For twelve thousand years the Galactic Empire has ruled supreme. Now it is dying. But only Hari Seldon, creator of the revolutionary science of psychohistory, can see into the future—to a dark age of ignorance, barbarism, and warfare that will last thirty thousand years. To preserve knowledge and save humankind, Seldon gathers the best minds in the Empire—both scientists and scholars—and brings them to a bleak planet at the edge of the galaxy to serve as a beacon of hope for future generations. He calls his sanctuary the Foundation. 

Avalon by Mindee Arnett


Jeth Seagrave and his crew of teenage mercenaries have survived in this world by stealing unsecured meta tech, and they’re damn good at it. Jeth doesn’t care about politics or the law; all he cares about is earning enough money to buy back his parents’ ship, Avalon, from his crime-boss employer and getting himself and his sister, Lizzie, the heck out of Dodge. But when Jeth finds himself in possession of information that both the crime bosses and the government are willing to kill for, he is going to have to ask himself how far he’ll go to get the freedom he’s wanted for so long.

And let’s just say that this book can definitely replace the Han Solo movie…

Splinter of the Mind’s Eye by Alan Dean Foster


Star Wars fans once thought that if George Lucas made another movie, it would have to be an adaptation of what could be the most popular book in the Star Wars franchise. Splinter of the Mind’s Eye is a definite fan favorite, critically acclaimed, and it was a must-read for anyone who considered themselves a hard-core fan in the days before the prequels. It was also the first book in what would become a huge library of media based on the Star Wars expanded universe.

It was not to be, because George Lucas wanted a kid and a Gungan instead, and legions of bitter fans will never forgive him. In the new age of stand-alone movies and streaming services, however, this novel might still have a chance. Before that day comes, though, fans of the franchise should give it a read.

Ender’s Game by Orson Scott Card


Obviously, we have to mention the original outer space YA novel. Andrew “Ender” Wiggin thinks he is playing computer-simulated war games; he is, in fact, engaged in something far more desperate. The result of genetic experimentation, Ender may be the military genius Earth desperately needs in a war against an alien enemy seeking to destroy all human life. The only way to find out is to throw Ender into ever harsher training, to chip away and find the diamond inside, or destroy him utterly. Ender Wiggin is six years old when it begins. He will grow up fast.
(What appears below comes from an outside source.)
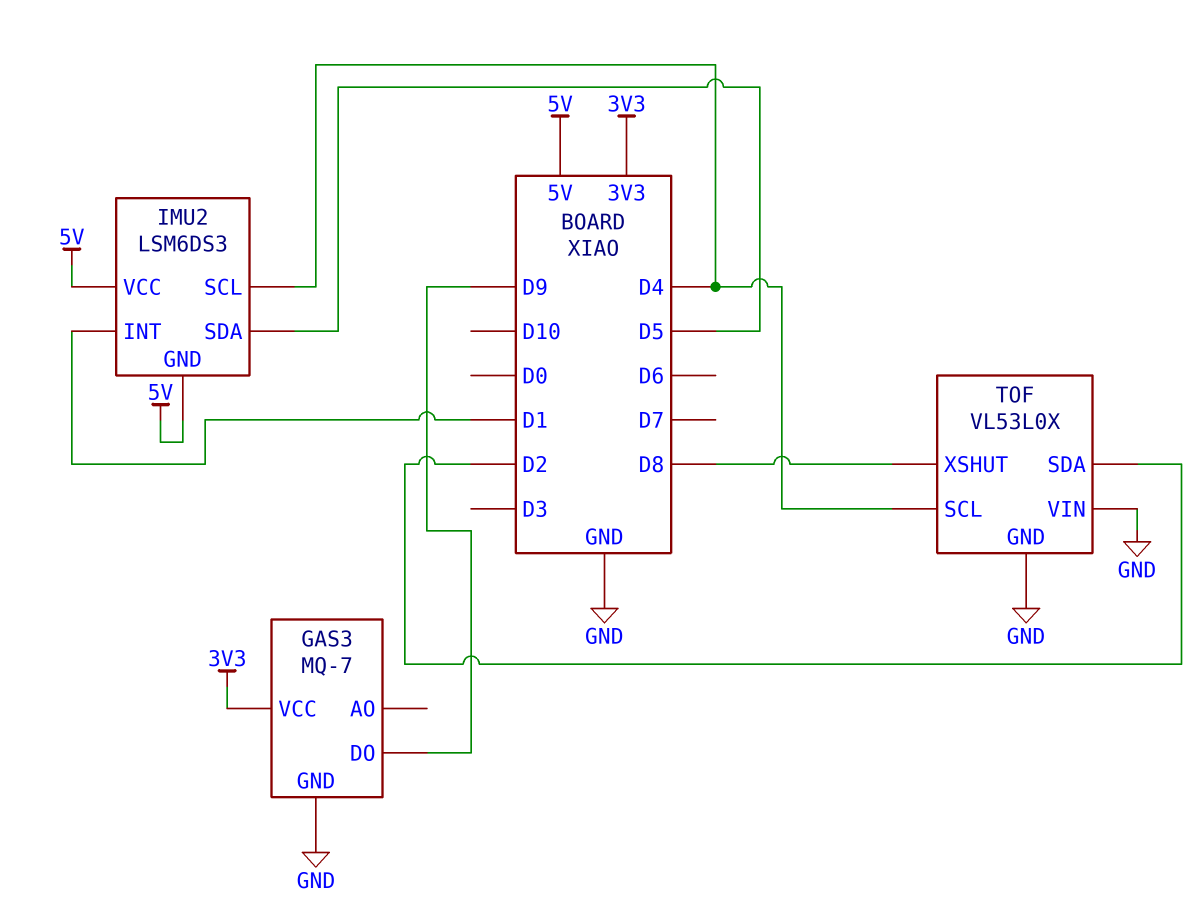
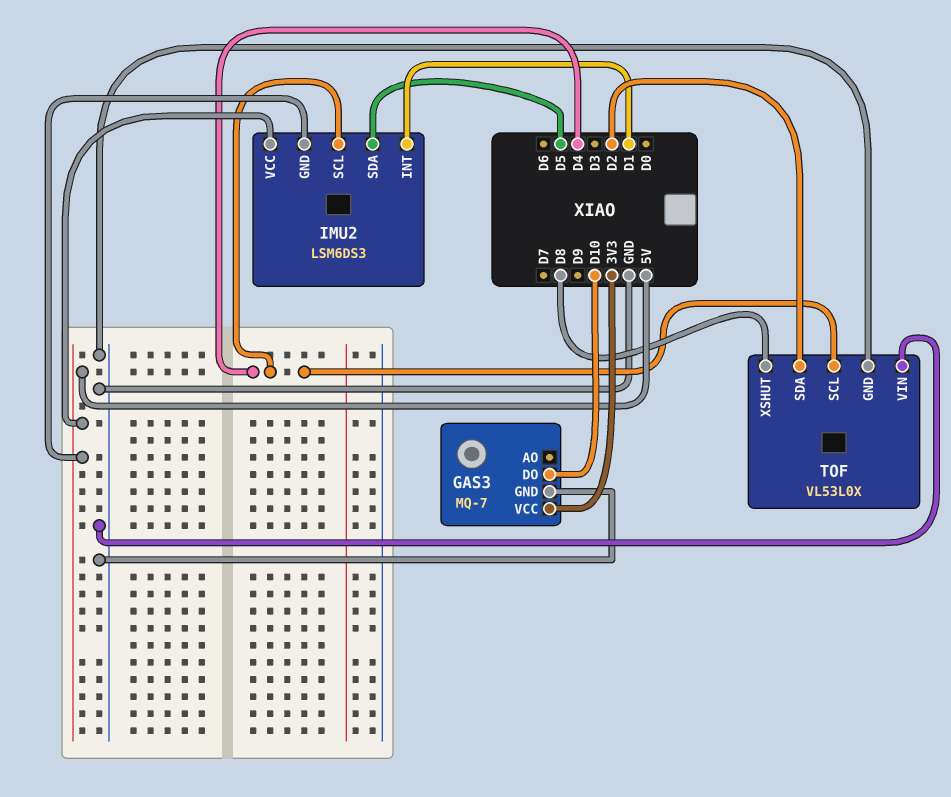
GAS3 pin DO: D9 -> D10

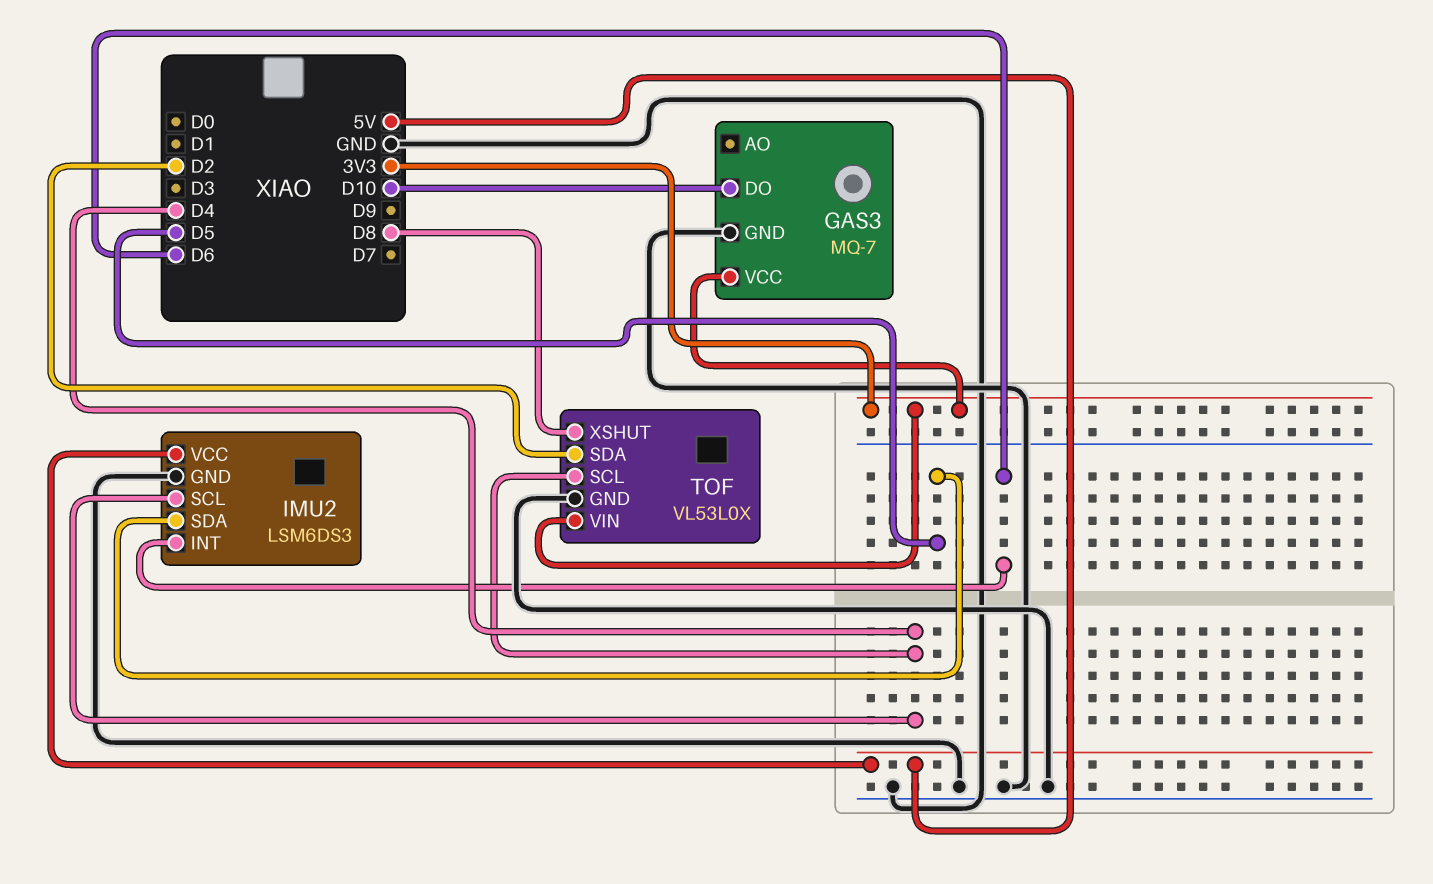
IMU2 pin GND: 5V -> GND
IMU2 pin INT: D1 -> D6
TOF pin VIN: GND -> 3V3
But Ender is not the only result of the experiment…

The Hitchhiker’s Guide to the Galaxy by Douglas Adams


Seconds before the Earth is demolished to make way for a galactic freeway, Arthur Dent is plucked off the planet by his friend Ford Prefect, a researcher for the revised edition of The Hitchhiker’s Guide to the Galaxy who, for the last fifteen years, has been posing as an out-of-work actor.

Together this dynamic pair begin a journey through space aided by quotes from The Hitchhiker’s Guide (“A towel is about the most massively useful thing an interstellar hitchhiker can have”) and a galaxy-full of fellow travelers: Zaphod Beeblebrox–the two-headed, three-armed ex-hippie and totally out-to-lunch president of the galaxy; Trillian, Zaphod’s girlfriend (formally Tricia McMillan), whom Arthur tried to pick up at a cocktail party once upon a time zone; Marvin, a paranoid, brilliant, and chronically depressed robot; Veet Voojagig, a former graduate student who is obsessed with the disappearance of all the ballpoint pens he bought over the years.

The Hitchhiker’s Guide to the Galaxy is a hilarious, irreverent romp through space perfect for Star Wars fans who love the franchise’s lighthearted moments and witty dialogue.